═══ Data for this task ═══

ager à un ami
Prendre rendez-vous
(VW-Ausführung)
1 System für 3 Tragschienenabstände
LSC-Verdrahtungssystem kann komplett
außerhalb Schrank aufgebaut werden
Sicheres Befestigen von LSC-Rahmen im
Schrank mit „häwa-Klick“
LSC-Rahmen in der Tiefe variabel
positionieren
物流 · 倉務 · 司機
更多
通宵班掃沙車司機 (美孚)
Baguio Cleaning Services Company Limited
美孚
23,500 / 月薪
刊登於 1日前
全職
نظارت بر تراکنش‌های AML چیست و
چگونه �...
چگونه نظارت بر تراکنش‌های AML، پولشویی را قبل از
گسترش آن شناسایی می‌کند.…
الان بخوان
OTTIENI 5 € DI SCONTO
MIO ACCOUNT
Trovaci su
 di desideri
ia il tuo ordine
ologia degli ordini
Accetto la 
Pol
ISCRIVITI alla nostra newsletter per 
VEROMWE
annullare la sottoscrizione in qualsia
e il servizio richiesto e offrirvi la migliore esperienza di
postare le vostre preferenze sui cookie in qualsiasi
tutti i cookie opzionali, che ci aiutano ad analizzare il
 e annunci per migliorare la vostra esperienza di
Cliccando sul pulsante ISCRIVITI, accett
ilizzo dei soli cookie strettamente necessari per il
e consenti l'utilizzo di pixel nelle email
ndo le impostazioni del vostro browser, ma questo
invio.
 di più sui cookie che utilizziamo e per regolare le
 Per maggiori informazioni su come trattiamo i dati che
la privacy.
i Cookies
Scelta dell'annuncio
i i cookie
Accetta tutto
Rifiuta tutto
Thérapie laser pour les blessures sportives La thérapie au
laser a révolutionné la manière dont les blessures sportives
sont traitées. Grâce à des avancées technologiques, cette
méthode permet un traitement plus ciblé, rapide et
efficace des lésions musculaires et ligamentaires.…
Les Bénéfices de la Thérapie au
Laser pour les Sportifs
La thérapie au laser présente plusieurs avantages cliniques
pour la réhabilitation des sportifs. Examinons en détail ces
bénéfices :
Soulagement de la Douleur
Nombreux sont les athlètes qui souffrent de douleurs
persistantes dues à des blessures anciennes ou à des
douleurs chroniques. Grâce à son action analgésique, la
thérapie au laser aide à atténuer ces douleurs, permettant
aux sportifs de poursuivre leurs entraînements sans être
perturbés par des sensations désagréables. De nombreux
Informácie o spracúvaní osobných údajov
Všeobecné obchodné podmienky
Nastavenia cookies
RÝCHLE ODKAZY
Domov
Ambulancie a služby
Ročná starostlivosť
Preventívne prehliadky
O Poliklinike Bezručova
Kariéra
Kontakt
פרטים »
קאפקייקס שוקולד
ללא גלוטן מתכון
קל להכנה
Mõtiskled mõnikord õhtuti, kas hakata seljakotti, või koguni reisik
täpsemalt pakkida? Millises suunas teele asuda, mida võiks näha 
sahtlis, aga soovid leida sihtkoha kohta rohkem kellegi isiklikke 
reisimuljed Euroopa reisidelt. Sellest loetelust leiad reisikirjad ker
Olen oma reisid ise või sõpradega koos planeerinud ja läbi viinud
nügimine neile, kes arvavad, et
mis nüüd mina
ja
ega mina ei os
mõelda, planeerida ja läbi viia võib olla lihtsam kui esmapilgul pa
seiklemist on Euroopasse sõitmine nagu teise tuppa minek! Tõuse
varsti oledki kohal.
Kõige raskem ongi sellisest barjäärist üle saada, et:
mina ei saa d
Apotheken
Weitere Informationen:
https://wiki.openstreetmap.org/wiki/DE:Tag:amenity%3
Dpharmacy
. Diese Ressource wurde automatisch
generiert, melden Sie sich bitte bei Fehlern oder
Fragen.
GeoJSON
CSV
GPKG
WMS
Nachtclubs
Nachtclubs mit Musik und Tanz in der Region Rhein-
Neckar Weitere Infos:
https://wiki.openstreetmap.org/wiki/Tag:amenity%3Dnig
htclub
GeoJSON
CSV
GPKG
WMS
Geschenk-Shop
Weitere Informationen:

═══

Exercise objective: Show every line from the listing that contains "Rahmen".

Output of the exercise:
Sicheres Befestigen von LSC-Rahmen im
LSC-Rahmen in der Tiefe variabel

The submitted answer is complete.